Alors que la qualité de l’éducation à la campagne s’est détériorée, une pauvreté endémique prive les parents des moyens de donner à leurs enfants une éducation et une formation appropriées. Un autre problème grave concerne le manque d’information sur les offres et la demande du marché du travail.

Selon une étude du BIT, pour les décisions relatives à leur futur emploi, les jeunes Kirghizes (60 pour cent) sont majoritairement orientés par leurs parents et 30 pour cent comptent sur leurs amis et leurs voisins. Dans son école de village, Gounash n’a reçu aucune orientation ou formation professionnelle. Elle ne s’est jamais rendue au service de l’emploi parce qu’elle ne savait pas qu’il existait. Pour elle, comme pour beaucoup d’autres, l’exode rural semble la seule issue possible.

Mais Walter Verhoeve, conseiller technique en chef du projet Favoriser l’emploi des jeunes au Kirghizistan de l’OIT, financé par les Hollandais, pense que l’exode rural ne devrait pas être la seule option d’emploi.

«Nous savons tous qu’émigrer comporte des aspects positifs mais aussi des aspects négatifs qui sont souvent sous-estimés», précise-t-il. «Nous devons créer les conditions pour qu’une génération de jeunes entreprenants et suffisamment qualifiés puissent choisir de rester travailler dans leur village d’origine et en tirer un revenu suffisant pour eux-mêmes et leurs familles.»

«Parmi nos élèves, 60 pour cent sont originaires de régions rurales et quelque 90 pour cent des diplômés partiront certainement à l’étranger pour y travailler», déclare Mamaturay Issakov, directeur de l’école professionnelle de Kyzyl Kya. «Mais je suis en total désaccord avec l’idée selon laquelle il n’y aurait aucune possibilité d’emploi dans le secteur agricole national. Le problème est que notre système de formation professionnelle est dépassé et que les formations prennent trop de temps. Nous avons besoin de cycles plus courts qui soient bien adaptés aux besoins réels du marché local du travail».

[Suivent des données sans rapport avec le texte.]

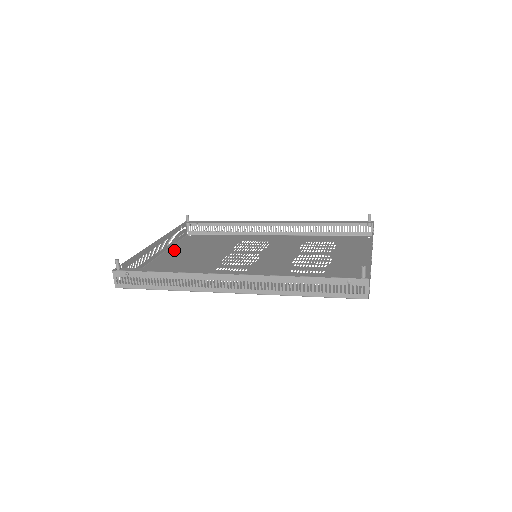
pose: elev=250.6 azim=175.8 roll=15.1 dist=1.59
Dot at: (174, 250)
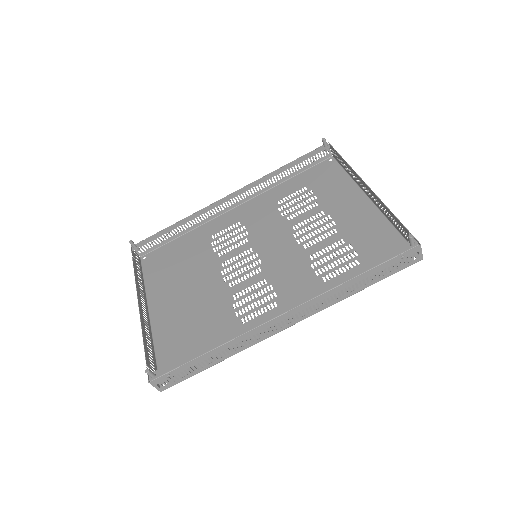
Dot at: (155, 293)
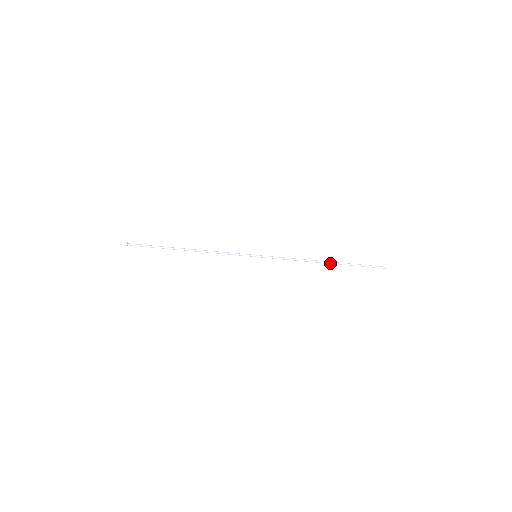
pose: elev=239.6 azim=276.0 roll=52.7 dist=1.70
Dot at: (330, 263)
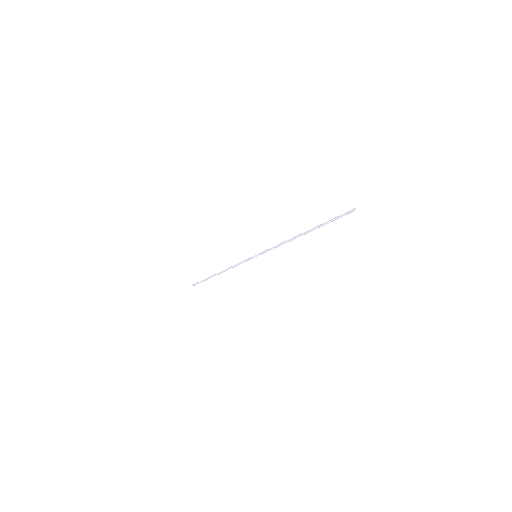
Dot at: (306, 233)
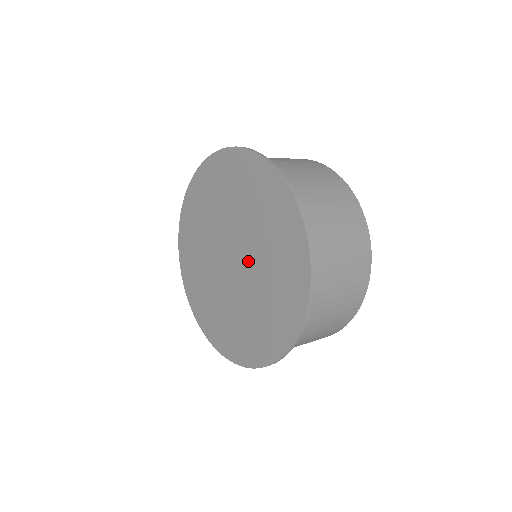
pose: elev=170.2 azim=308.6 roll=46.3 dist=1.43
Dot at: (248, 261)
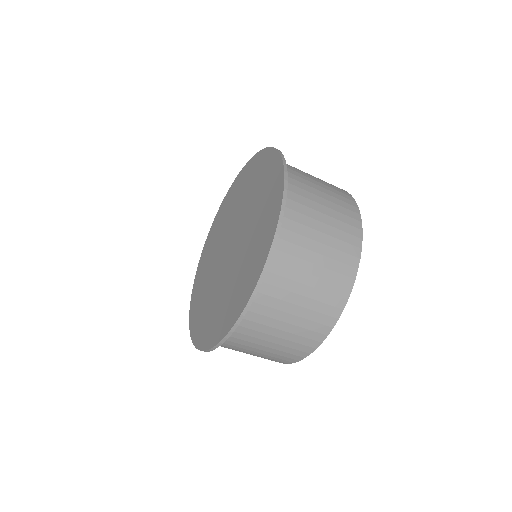
Dot at: (241, 225)
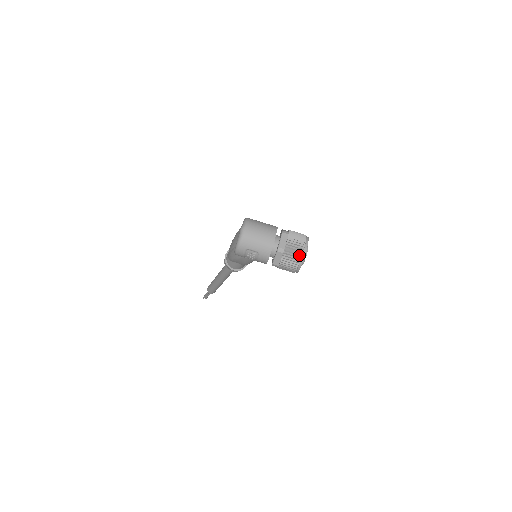
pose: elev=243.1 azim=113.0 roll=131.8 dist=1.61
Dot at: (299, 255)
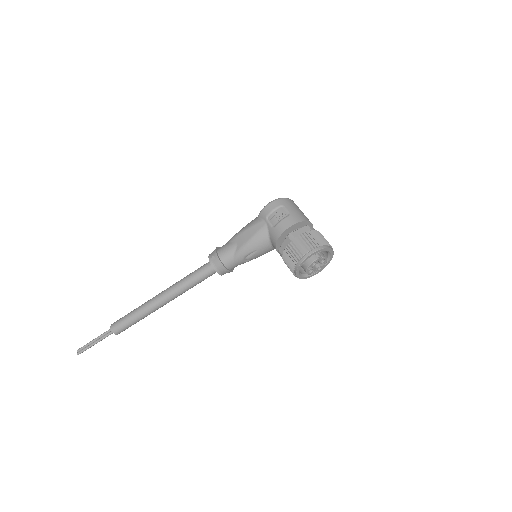
Dot at: (323, 243)
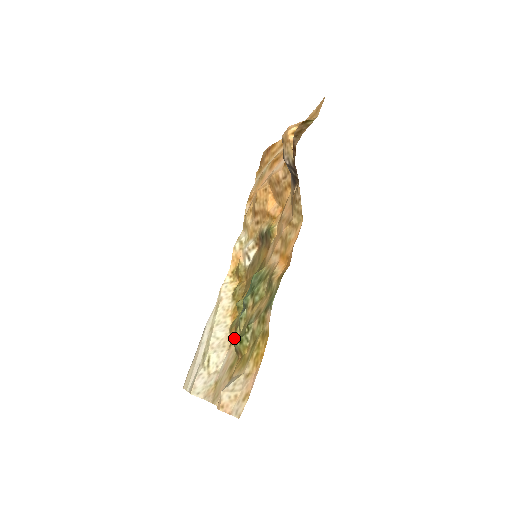
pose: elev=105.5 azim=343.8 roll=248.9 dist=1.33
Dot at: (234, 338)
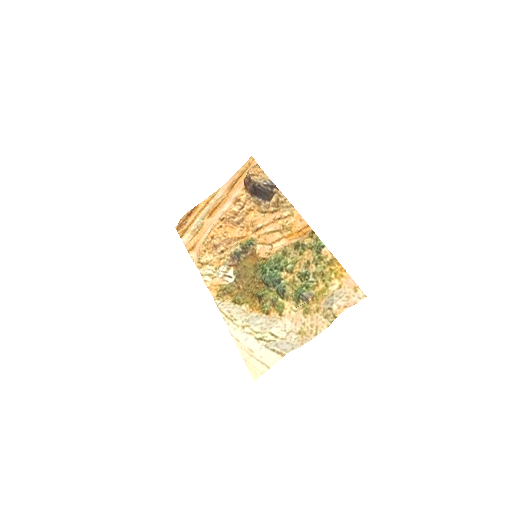
Dot at: (282, 307)
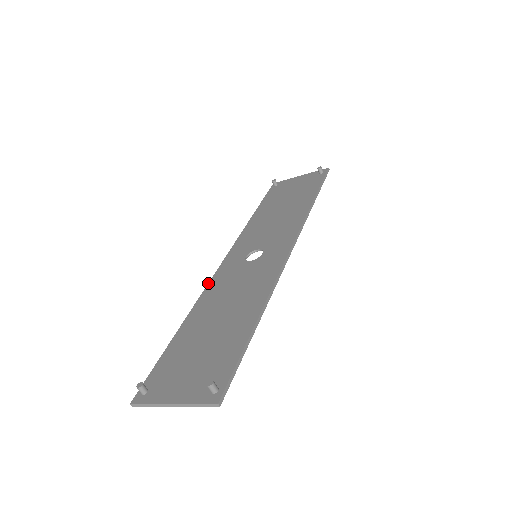
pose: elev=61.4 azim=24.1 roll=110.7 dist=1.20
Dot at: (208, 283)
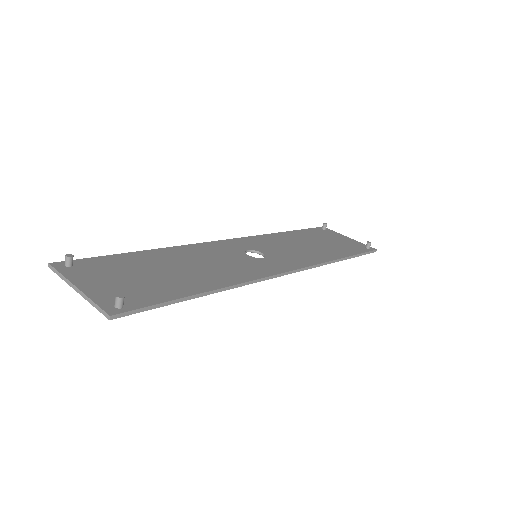
Dot at: occluded
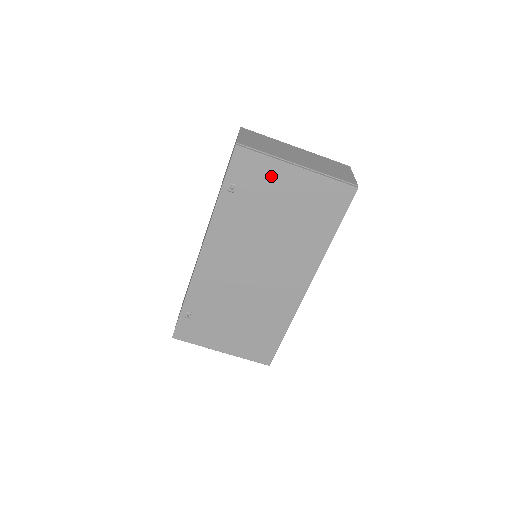
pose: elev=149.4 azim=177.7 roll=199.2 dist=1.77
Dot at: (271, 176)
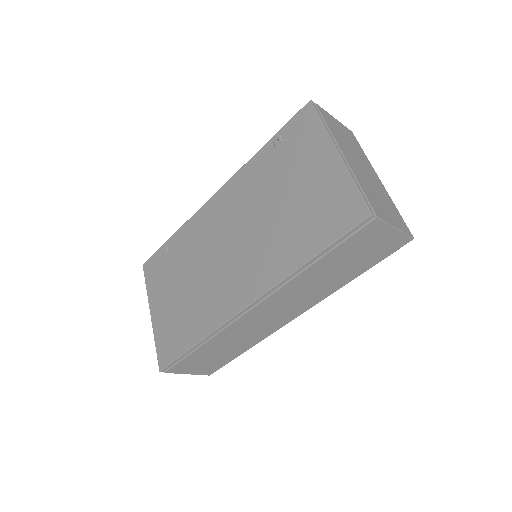
Dot at: (312, 148)
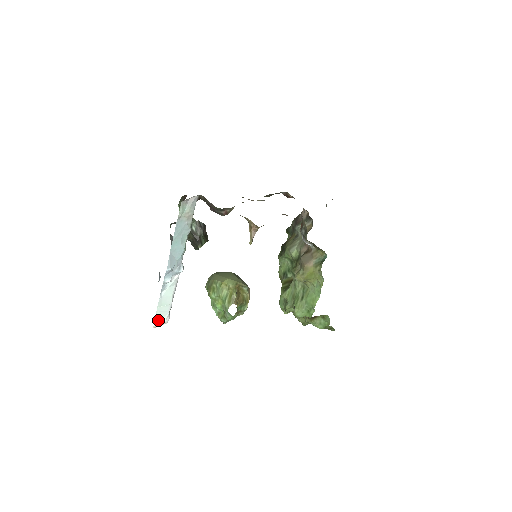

Kyzyl Kya a été sélectionnée comme région pilote pour le projet Favoriser l’emploi des jeunes; elle va connaître une évolution positive de la formation professionnelle, de la formation entrepreneuriale et de l’emploi dans un avenir proche. En plus des politiques et stratégies pour le développement de l’emploi des jeunes, le projet prévoit l’introduction d’outils pratiques, tels que le programme du BIT de formation qualifiante par modules (MST), fondée sur des compétences, qui permet d’ajuster l’offre et la demande d’employés qualifiés sur le marché du travail. Vingt-six modules, y compris ceux qui ont trait aux professions agricoles, ont déjà été mis à la disposition des partenaires du projet ; les professeurs des écoles professionnelles sélectionnées sont formés à la technologie MST. De nouveaux modules pertinents sont mis au point en fonction des résultats des études menées sur le marché du travail de Kyzyl Kya.

«Traditionnellement, un cursus de formation professionnelle durait 2 à 3 ans au Kirghizistan. Il débutait avec l’étude de la théorie en classe et les exercices pratiques ne venaient qu’en fin de formation. La technologie MST est différente – en une brève période de temps, une personne acquiert les compétences pratiques qui lui permettent d’obtenir un emploi ou de se mettre à son compte sur le marché du travail. C’est pourquoi la MST est tellement appréciée des étudiants», aoute Masuma Bashorova, expert local en MST.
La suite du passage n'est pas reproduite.